If you thought there was some deeper significance to the boss and one other important character wearing armor…well, the answer may not be what you want to hear. It doesn’t change the fact that the sheer breadth of commentary, from early sketches and documents to interviews, is worth the price of admission for hardcore fans alone.

To say that Braid is an essential part of gaming history would be a given – it’s a title that should be experienced, even if some sections can be a little more frustrating than others, even when everything clicks. Even without one of the best platformers of all time and the various improvements made to its presentation, the Anniversary Edition stands out for its sheer range of extra content. It’s intriguing to hear about the process behind everything and how things came to be, not to mention Blow reflecting on the project after all these years.

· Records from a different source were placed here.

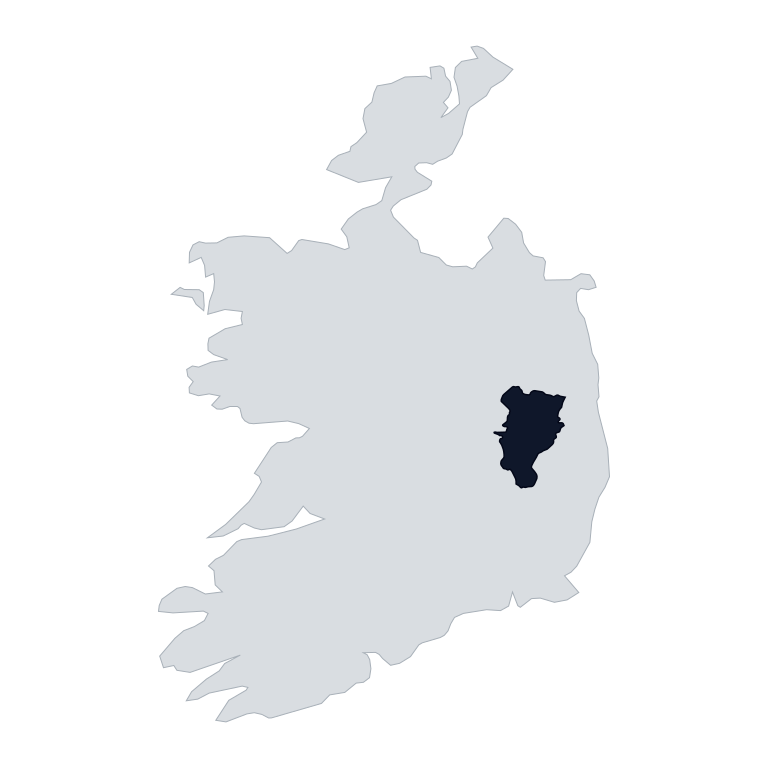 Kildare on a map of Ireland (Mercator projection)
{"feature_id": "IRL-721", "entity_name": "Kildare", "entity_type": "County", "adm_level": 1, "iso_a3": "IRL", "parent_name": "Ireland", "parent_adm1": "", "projection": "mercator", "projection_center": [-6.829, 53.156], "detail": "fine", "context": "in_parent", "style": "filled", "palette": "ink", "viewbox_px": 768, "rotation_deg": 0, "n_neighbors": 0, "source": "natural_earth", "source_scale": "10m", "svg_char_len": 6515}
<svg xmlns="http://www.w3.org/2000/svg" viewBox="0 0 768 768"><path d="M486.4,95.7L470.0,107.3L467.5,111.7L462.9,129.4L462.3,134.4L452.1,154.0L446.3,158.0L437.6,161.2L432.7,164.3L426.6,162.7L418.7,163.0L414.8,166.5L415.0,169.2L417.4,172.3L431.8,181.2L431.0,185.0L426.9,189.2L401.0,199.7L393.3,206.0L390.6,210.2L393.4,217.1L414.0,238.0L417.5,240.3L420.6,252.4L438.8,257.5L446.3,265.0L452.7,266.8L466.6,266.2L472.3,269.0L475.4,266.9L477.3,262.9L492.9,248.1L488.0,237.1L503.8,218.2L508.2,218.5L515.6,224.2L521.7,232.3L523.6,243.0L529.4,252.6L533.1,255.9L543.1,257.8L545.5,261.6L543.7,275.5L545.2,280.1L570.7,279.7L581.0,273.7L589.8,274.8L594.2,281.0L596.1,287.3L588.5,289.7L580.6,288.4L576.7,292.6L576.4,300.7L579.1,311.1L584.4,318.4L588.7,335.0L592.2,353.3L597.7,364.3L598.8,378.0L598.0,384.7L599.0,396.8L596.7,401.0L598.4,412.3L607.7,448.5L609.5,476.7L605.0,487.3L598.9,497.2L594.9,509.1L591.8,521.8L589.9,542.3L576.7,566.2L571.0,572.2L564.5,575.8L578.8,592.5L567.1,599.9L554.4,602.3L540.3,598.1L531.5,598.6L520.3,607.3L517.8,605.7L512.5,592.0L508.6,606.1L500.5,610.6L486.6,609.7L463.4,613.4L454.5,617.4L450.8,623.7L448.0,630.9L444.4,635.2L440.3,637.5L422.3,642.8L418.8,644.9L410.5,656.6L399.6,663.3L390.6,665.3L382.6,658.5L379.3,654.5L375.6,652.4L363.3,652.7L367.2,654.8L369.7,659.6L370.9,668.7L369.5,677.7L363.4,682.3L356.2,683.1L344.8,692.4L329.7,694.9L321.5,703.4L271.5,717.9L268.7,718.0L261.8,714.4L254.3,712.7L246.9,713.9L226.0,721.9L215.8,720.3L228.8,700.3L246.1,690.2L247.9,687.4L242.2,686.1L209.2,693.1L197.8,699.1L186.3,700.8L191.6,691.7L206.4,679.1L219.2,670.9L224.7,663.5L240.3,655.1L190.1,672.4L176.9,670.3L173.8,665.5L163.5,667.7L159.7,656.1L174.9,638.3L183.7,630.7L194.3,626.6L204.4,620.6L208.1,613.4L203.4,611.1L173.0,612.9L158.5,611.4L159.2,605.6L161.9,599.2L177.0,588.3L185.2,586.5L192.4,587.6L205.3,594.0L222.4,591.9L215.2,584.9L214.0,570.7L208.5,566.0L215.5,559.3L223.5,555.3L236.8,541.6L241.6,539.6L268.0,536.2L296.4,529.0L324.6,519.0L310.1,513.5L303.2,506.1L292.1,521.0L284.1,526.7L261.4,529.7L254.3,528.0L244.2,523.4L241.1,525.2L238.1,528.7L223.2,536.0L207.4,537.8L225.7,524.4L249.0,501.7L254.1,494.5L261.5,482.0L259.2,476.4L254.4,473.3L271.3,447.4L277.2,442.7L288.0,442.0L295.9,437.9L299.4,437.8L302.5,436.3L309.4,428.5L298.7,423.6L287.7,421.0L253.5,423.7L249.0,423.2L244.8,420.8L242.1,417.3L240.0,408.5L237.5,406.5L229.8,406.5L222.2,409.2L216.9,409.0L211.7,405.1L220.0,396.0L209.2,393.9L198.4,395.7L189.4,392.9L189.1,387.3L193.2,381.6L187.8,376.2L186.7,369.4L192.4,366.0L198.7,367.1L211.4,362.1L227.7,359.6L213.7,354.6L208.1,350.4L207.9,343.8L209.0,338.2L225.2,328.7L242.4,324.5L241.1,318.3L242.4,311.5L224.9,309.5L207.7,314.3L209.5,301.3L213.7,289.6L214.5,281.9L213.7,273.6L205.6,277.1L204.6,265.4L201.2,257.4L189.2,262.9L189.5,252.3L193.0,244.9L199.2,241.7L205.4,243.1L216.9,242.9L228.1,237.3L244.1,235.9L269.6,237.7L287.1,253.4L291.6,250.6L298.7,240.6L301.9,239.5L328.4,243.9L344.8,249.6L349.2,247.8L346.8,236.8L341.2,229.1L348.3,219.0L356.9,212.2L362.7,208.8L376.0,204.6L381.8,200.6L385.6,187.6L391.8,176.8L358.4,182.4L326.6,169.6L331.6,160.5L338.4,155.3L349.9,151.3L351.0,146.6L356.9,142.6L366.6,132.2L363.0,118.6L364.9,108.6L371.9,102.1L374.1,92.8L377.2,85.9L391.4,83.4L405.0,77.0L425.9,76.2L431.4,78.8L430.1,67.4L440.0,65.9L443.9,68.2L445.6,76.2L450.0,81.4L451.4,90.3L448.4,97.1L443.4,102.4L448.0,107.8L440.9,117.6L448.6,113.4L459.5,103.9L458.9,96.0L457.1,86.2L454.0,77.3L455.4,67.5L461.6,61.4L477.8,58.3L471.1,47.1L477.1,46.1L483.5,48.4L492.9,57.1L512.9,69.3L503.1,80.1L491.1,87.6L486.4,95.7ZM204.2,305.6L203.7,310.7L196.1,304.3L192.3,297.5L171.3,294.3L180.1,287.4L184.4,289.5L199.2,289.7L203.3,292.6L204.2,305.6Z" fill="#d9dde1" stroke="#a8b0b8" stroke-width="1"/><path d="M536.8,478.6L534.5,483.8L533.4,485.5L532.4,486.2L531.6,486.5L528.2,486.7L525.4,487.4L522.9,487.0L522.3,487.5L521.4,487.8L520.9,487.6L520.5,487.3L520.1,486.9L519.4,486.1L518.5,485.4L516.1,484.0L516.1,482.0L516.1,481.3L515.8,479.3L515.2,477.8L512.0,471.4L510.8,469.9L509.9,469.2L508.7,469.7L507.7,469.9L507.2,469.7L506.8,469.4L505.7,468.9L504.3,468.7L503.7,468.5L503.3,468.1L502.9,467.7L502.7,467.2L502.0,466.3L501.7,465.9L501.3,465.3L501.0,464.6L500.8,463.5L501.0,461.9L501.2,461.1L501.6,460.4L503.4,458.3L503.7,457.8L504.0,457.2L504.1,456.8L504.1,454.6L503.8,451.7L503.3,449.3L501.8,445.2L500.3,442.6L499.7,441.9L499.6,441.4L499.6,440.8L499.9,439.6L500.2,439.1L500.6,438.7L501.1,438.6L501.6,438.6L502.1,438.4L502.4,438.0L502.6,437.4L502.5,436.7L502.0,435.9L501.5,435.6L499.5,435.5L498.5,434.6L494.4,433.1L494.1,432.7L494.2,432.3L494.9,432.1L495.6,432.1L497.0,432.4L505.5,432.2L506.0,431.9L506.3,431.3L506.6,430.5L506.9,429.3L507.3,428.6L507.6,428.0L507.4,427.4L506.7,426.8L505.9,426.6L504.6,426.6L504.0,426.4L503.5,426.2L503.0,425.8L502.7,425.5L502.7,425.0L503.2,424.5L505.9,422.4L506.8,421.6L507.1,421.2L507.3,420.3L507.4,419.1L507.5,417.1L507.8,416.1L508.2,415.4L509.0,414.9L509.2,414.5L509.5,413.8L509.5,412.4L509.9,411.7L510.2,411.2L509.9,410.2L508.8,408.6L501.7,401.8L501.2,401.1L501.3,399.4L502.8,395.7L503.8,394.5L512.4,387.0L513.4,386.6L514.1,386.7L514.8,386.9L515.7,387.0L517.4,386.7L518.4,386.7L519.0,387.0L519.3,387.5L519.5,388.0L519.8,388.6L520.1,389.0L521.4,390.1L521.6,390.3L521.8,390.6L522.0,391.1L522.3,392.3L522.4,392.8L522.6,393.1L522.9,393.4L523.8,394.0L525.3,394.5L528.3,394.9L529.2,394.8L529.9,394.5L530.1,394.1L530.4,393.3L530.6,392.9L531.0,392.4L531.7,391.8L533.2,390.9L534.8,390.7L542.2,391.9L543.3,392.5L544.6,393.6L544.9,394.0L545.6,394.4L546.5,394.7L549.5,395.1L551.0,395.5L553.4,396.7L554.0,396.6L554.7,396.3L556.7,395.2L557.5,395.1L558.2,395.2L558.6,395.5L560.3,396.3L565.2,397.2L563.6,400.4L562.6,402.6L561.6,407.1L561.4,407.6L560.6,408.3L560.1,409.0L558.9,410.8L558.3,412.5L557.7,415.4L557.7,416.6L558.1,417.3L558.5,417.6L559.0,417.8L559.3,418.0L559.7,418.4L560.0,419.0L559.9,419.6L559.5,420.1L559.0,420.6L558.3,421.4L558.2,422.1L558.4,422.6L559.0,422.8L561.8,422.8L562.4,423.0L563.0,423.4L563.3,423.8L564.0,425.6L561.3,427.5L561.0,427.9L560.5,428.7L559.9,430.8L559.5,431.6L559.0,432.0L556.4,432.8L555.9,433.4L555.6,434.0L555.7,434.6L556.1,435.8L556.3,436.5L556.2,437.5L555.7,438.0L554.1,439.1L553.7,439.7L553.5,440.4L553.6,441.2L553.6,441.9L553.4,442.9L553.0,443.6L552.3,444.5L547.6,448.8L547.1,449.2L543.3,450.7L541.4,452.0L538.7,453.2L538.1,453.8L537.7,454.4L536.4,457.1L533.3,462.3L531.7,465.6L531.5,466.4L531.4,467.0L531.5,467.5L531.6,468.1L534.5,471.5L535.8,473.4L536.4,474.3L536.8,475.4L537.0,476.7L536.8,478.6Z" fill="#0f172a" stroke="#020617" stroke-width="1.5"/></svg>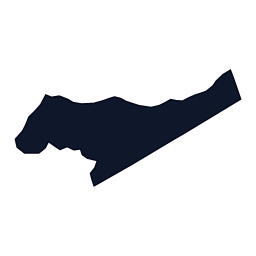 Matinhas, Paraíba, Brazil (Albers equal-area conic projection)
{"feature_id": "56859067B3328011598679", "entity_name": "Matinhas", "entity_type": "district", "adm_level": 2, "iso_a3": "BRA", "parent_name": "Brazil", "parent_adm1": "Paraíba", "projection": "albers", "projection_center": [-35.775, -7.119], "detail": "fine", "context": "isolated", "style": "filled", "palette": "ink", "viewbox_px": 256, "rotation_deg": 0, "n_neighbors": 0, "source": "geoboundaries", "source_scale": "gbopen_adm2", "svg_char_len": 790}
<svg xmlns="http://www.w3.org/2000/svg" viewBox="0 0 256 256"><path d="M230.4,70.2L223.2,74.5L216.3,81.0L213.0,85.9L206.2,91.4L200.8,93.3L194.9,95.2L188.3,98.1L182.7,101.1L176.7,100.8L170.7,99.6L165.4,102.6L159.1,105.7L151.0,107.5L139.0,105.7L131.0,103.1L125.9,101.4L120.6,98.5L114.5,97.0L108.7,98.8L102.8,100.9L93.8,103.4L81.6,104.0L73.1,102.6L67.7,99.4L59.3,96.1L51.5,97.3L45.8,95.0L40.8,104.5L35.1,111.0L29.0,116.9L25.5,125.5L22.6,131.1L15.4,139.2L17.2,147.2L24.6,153.0L32.1,153.0L38.8,153.0L45.2,147.8L48.4,141.5L53.9,145.4L60.0,149.5L67.1,146.5L74.0,149.8L80.5,148.9L82.4,154.7L87.4,158.2L97.5,160.6L94.9,167.8L90.5,173.4L92.1,179.8L94.1,185.8L131.9,164.3L175.2,138.4L182.2,134.4L228.7,106.3L240.6,99.1L233.7,79.0L230.4,70.2Z" fill="#0f172a" stroke="#020617" stroke-width="1.5"/></svg>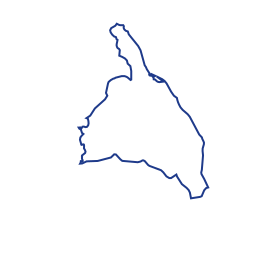 the Metropolitan department of Haute-Corse, rotated 330°
{"feature_id": "FRA-5297", "entity_name": "Haute-Corse", "entity_type": "Metropolitan department", "adm_level": 1, "iso_a3": "FRA", "parent_name": "France", "parent_adm1": "", "projection": "albers", "projection_center": [9.18, 42.426], "detail": "fine", "context": "isolated", "style": "outline", "palette": "blue", "viewbox_px": 256, "rotation_deg": 330, "n_neighbors": 0, "source": "natural_earth", "source_scale": "10m", "svg_char_len": 2239}
<svg xmlns="http://www.w3.org/2000/svg" viewBox="0 0 256 256"><g transform="rotate(330 128 128)"><path d="M68.7,134.9L69.8,134.2L70.6,133.1L72.1,134.0L72.6,133.3L72.7,131.9L73.2,130.8L73.8,130.1L74.0,129.3L74.5,128.8L78.4,128.2L79.4,127.2L79.7,125.6L79.7,123.6L81.0,121.6L81.5,120.3L81.0,119.7L79.5,119.5L79.2,119.0L79.5,118.3L80.5,114.2L82.0,112.4L84.1,111.5L86.4,110.9L85.7,109.3L86.4,105.8L85.5,104.2L85.5,103.0L86.4,103.5L86.8,103.5L86.9,103.8L87.2,105.2L89.2,104.1L90.5,104.7L91.5,105.9L92.9,106.5L94.8,105.8L96.2,104.3L97.2,102.1L97.9,99.8L97.0,98.7L101.5,98.4L109.1,94.5L122.4,91.7L126.2,89.7L126.5,86.6L133.0,79.4L134.3,78.4L137.1,77.9L139.9,77.9L141.2,78.3L142.3,78.2L148.4,79.9L150.9,81.3L151.7,82.2L152.5,83.2L153.1,84.5L154.2,87.7L155.0,87.7L159.3,80.3L161.0,75.6L159.9,72.1L160.8,69.0L160.1,66.2L158.5,63.5L156.6,61.0L159.8,56.5L159.8,55.1L159.0,53.6L159.0,52.2L159.5,50.6L160.3,49.5L163.0,46.5L162.6,45.7L162.5,45.3L162.7,44.6L163.0,43.2L161.8,41.9L161.0,39.3L160.8,36.5L161.4,34.4L163.4,33.1L168.2,33.1L170.4,32.1L171.9,34.4L173.0,35.3L175.3,36.6L175.3,37.8L174.3,39.1L174.1,40.8L174.7,42.7L176.1,44.3L175.5,47.3L177.8,62.1L177.7,67.0L173.8,82.1L174.0,84.1L173.7,86.4L173.9,91.1L173.7,91.5L173.4,91.9L173.0,92.4L173.0,93.2L173.3,93.6L173.8,94.0L174.4,94.1L174.6,94.2L175.0,95.6L175.2,96.5L175.2,97.4L174.6,98.7L175.6,99.5L176.0,100.6L176.3,101.8L177.1,103.1L178.0,103.9L181.3,105.3L180.9,103.0L180.4,101.9L178.6,97.7L182.0,102.8L183.2,105.6L183.7,108.7L183.5,118.1L183.9,123.0L185.4,126.4L184.7,128.5L184.2,130.8L183.9,133.3L183.8,136.4L184.4,139.7L186.6,146.0L187.1,149.2L186.4,169.3L187.3,173.1L186.9,174.5L186.7,177.3L186.5,178.6L185.6,180.0L182.4,183.1L181.1,185.2L179.3,189.2L171.0,201.2L169.2,203.1L168.6,204.6L168.5,210.3L167.7,219.6L165.7,219.1L162.9,220.0L157.7,223.9L156.0,223.7L147.4,220.4L149.3,214.9L149.5,212.1L148.8,209.1L146.6,203.6L146.2,194.6L146.6,192.5L140.3,192.9L138.7,192.0L137.1,189.1L136.4,184.0L135.5,181.1L127.6,171.5L126.9,170.0L126.0,165.1L125.2,163.8L124.3,163.3L122.1,163.3L119.3,162.5L106.6,153.6L105.7,151.2L104.3,144.9L102.9,143.9L98.5,145.0L85.3,141.4L75.5,136.2L70.6,135.8L68.7,134.9ZM174.6,92.1L177.7,96.5L177.1,96.5L174.6,92.1Z" fill="none" stroke="#1e3a8a" stroke-width="2"/></g></svg>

In closing, Braid could be analogous to the industry itself, coming full circle and seeing the prologue seamlessly shift into an epilogue. Where the end becomes the beginning, and amid the doom and gloom, there’s some hope – or at least the potential for the same – even amid all the messy dealings. Maybe it’s unintentional, maybe not – the fact that it can still inspire such thinking to this day is undeniably impressive.

This game was reviewed on PS5.


THE GOOD

Time-based gameplay remains as engrossing as ever. Responsive controls and platforming. Impeccably designed levels and sequences, especially the climax. New hand-painted visuals look absolutely stunning. Developer commentary is absolutely worth the price of admission alone.

THE BAD

Some sections can get a frustrating especially if your timing is off.

Final Verdict:
AMAZING
Braid Anniversary Edition is a celebration of the indie title that surprised the industry in 2008. It's also the best version of an incredible platformer. Add extensive commentary to delve into its secrets, and this remaster comes highly recommended.